Website seeks to streamline gay men's social plans
by Matt Baume
It was during one of his many trips between work in Germany and his boyfriend in New York that Jason Goldberg envisioned a better way to go out for dancing, dinner, or a drink.
The entrepreneur with dot-com successes like Jobster and Socialmedian under his belt sensed an opportunity to answer the most pressing questions of our time. As he put it: "Where to go? What to do? Who to meet?"
He christened the new venture "Fabulis," and quickly assembled a team to build a brand new online social planner for gay men.
When Goldberg and his boyfriend Christian Schoenherr traveled, Fabulis creative director Bradford Shellhammer explained, "they realized there was a problem. We've all experienced it. 'What do I do tonight, what restaurant should I go to, where can I meet cool locals?'"
Existing sites didn't help, since they were all limited to either families or hookups.
"People told us that they've gone on Manhunt to find out where they should eat when they were in Rome," said Shellhammer.
The Fabulis mission is simple: help gay men discover new events and meet new friends. To that end, the site scans Facebook events, analyzes attendance, and showcases trends – something Goldberg calls "the velocity of fabulousness."
About $625,000 has been raised for the project so far.
"It was the easiest fundraising I've ever done in my career," said Goldberg. "It took 72 hours to raise the finances for Fabulis."
Among the investors: the Washington Post , along with Allen Morgan, Lars Hinrichs, and Don Baer – all investors in Goldberg's prior company, Socialmedian.
There's also an advisory board of heavy-hitters: British Queer Eye host Julian Bennett, co-producer of The Office Halsted Sullivan, former GLAAD president Neil Giuliano, Grey Gardens producer/director Michael Sucsy, and former Clinton LGBT adviser Richard Socarides, whom Goldberg met while working as a White House aide in the 1990s.
Socarides, in fact, is the first person Goldberg ever came out to – "over the White House e-mail system," he laughed.
During a limited sneak-peak in April, the site came under fire for a feature that numerically ranked users by perceived popularity. That won't last, said Goldberg.
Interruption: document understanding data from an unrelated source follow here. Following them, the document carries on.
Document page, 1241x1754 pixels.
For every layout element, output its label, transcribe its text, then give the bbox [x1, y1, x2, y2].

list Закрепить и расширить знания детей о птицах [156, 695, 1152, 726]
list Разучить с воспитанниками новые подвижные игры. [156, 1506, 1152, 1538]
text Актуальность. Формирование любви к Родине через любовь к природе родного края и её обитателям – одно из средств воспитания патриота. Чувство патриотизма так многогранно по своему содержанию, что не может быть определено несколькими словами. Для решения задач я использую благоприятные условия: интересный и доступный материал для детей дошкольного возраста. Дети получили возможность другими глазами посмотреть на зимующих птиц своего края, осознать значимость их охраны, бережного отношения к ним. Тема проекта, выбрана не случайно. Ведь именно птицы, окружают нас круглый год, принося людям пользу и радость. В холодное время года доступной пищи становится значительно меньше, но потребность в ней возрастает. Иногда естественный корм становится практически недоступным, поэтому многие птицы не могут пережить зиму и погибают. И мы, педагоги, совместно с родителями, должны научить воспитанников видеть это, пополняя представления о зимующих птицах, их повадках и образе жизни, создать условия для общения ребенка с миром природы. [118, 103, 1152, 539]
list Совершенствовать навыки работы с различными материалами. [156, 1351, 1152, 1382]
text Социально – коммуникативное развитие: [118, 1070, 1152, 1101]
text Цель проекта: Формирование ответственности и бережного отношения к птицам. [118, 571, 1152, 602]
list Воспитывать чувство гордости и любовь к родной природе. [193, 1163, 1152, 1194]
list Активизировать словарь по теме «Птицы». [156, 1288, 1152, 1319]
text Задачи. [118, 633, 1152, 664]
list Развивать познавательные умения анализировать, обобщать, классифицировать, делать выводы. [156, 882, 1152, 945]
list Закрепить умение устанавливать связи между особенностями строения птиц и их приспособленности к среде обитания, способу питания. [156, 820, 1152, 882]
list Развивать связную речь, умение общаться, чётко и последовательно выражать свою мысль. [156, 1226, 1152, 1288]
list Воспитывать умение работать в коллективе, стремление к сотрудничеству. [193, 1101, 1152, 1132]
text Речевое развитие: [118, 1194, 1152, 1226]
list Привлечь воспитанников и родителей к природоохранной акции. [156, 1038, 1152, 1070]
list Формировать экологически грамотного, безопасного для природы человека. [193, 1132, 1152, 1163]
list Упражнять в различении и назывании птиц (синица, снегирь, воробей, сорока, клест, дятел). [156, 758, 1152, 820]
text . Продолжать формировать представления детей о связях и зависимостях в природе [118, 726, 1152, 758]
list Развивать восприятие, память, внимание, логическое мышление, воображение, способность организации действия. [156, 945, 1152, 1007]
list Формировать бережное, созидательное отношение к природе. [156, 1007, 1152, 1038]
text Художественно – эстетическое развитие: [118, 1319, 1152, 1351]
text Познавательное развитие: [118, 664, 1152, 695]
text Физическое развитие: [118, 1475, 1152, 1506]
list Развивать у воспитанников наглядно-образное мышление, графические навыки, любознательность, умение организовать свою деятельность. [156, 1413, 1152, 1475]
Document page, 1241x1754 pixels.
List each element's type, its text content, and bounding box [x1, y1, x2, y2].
"We're going to move very quickly away from the focus of the site being a kind of a popularity contest. ... the homepage is no longer a ranking of members. It's plans."
Concerns about the site's cliquishness may be reignited by a messaging system. Contacting certain users will require "bits," credits that users earn by recruiting new users, interacting with the site, or laying down cash.
"People will have to spend some bits in order to message people they're not following," said Goldberg. "And you're able to set the price in order to message you."
Although the site only recently introduced its event-tracking features, the site boasted 14,000 registered users at launch. At a Fabulis-sponsored party this spring at Blackbird in the Castro, the site's brand new users were enthusiastic.
"The Internet has totally taken the place of sending out a flier," said event planner J. Aleczander. "It's very green!"
Jack Shamama, editor of the Gay Porn Blog, was a fan of the social ranking feature. "It's fun and silly," he said, "but it makes you feel cute."
"I have no idea what it is," said Adrian Albino, "but it's definitely going to be something."
With so many initial users, advertising and sales opportunities abound.
"We believe that we can have a decent percent of our users paying us," said Goldberg, "in addition to having a premium sponsorships with advertisers and promoters who want to reach this audience."
The Fabulis team is in it for the long haul, and doesn't rule out an initial public offering.
"Our plan is to build a hundred million dollar-plus business, targeting the gay market," said Goldberg, "And if we do that, we can definitely be a public company in the future."
Goldberg and Shellhammer have been pleased so far with interaction on the site and its Facebook fan page.
"People are asking questions, interacting with one another, posting photos," said Shellhammer. "It proves this theory that there are gay men all over the world who are hungry for interaction with other gay men. In a different way."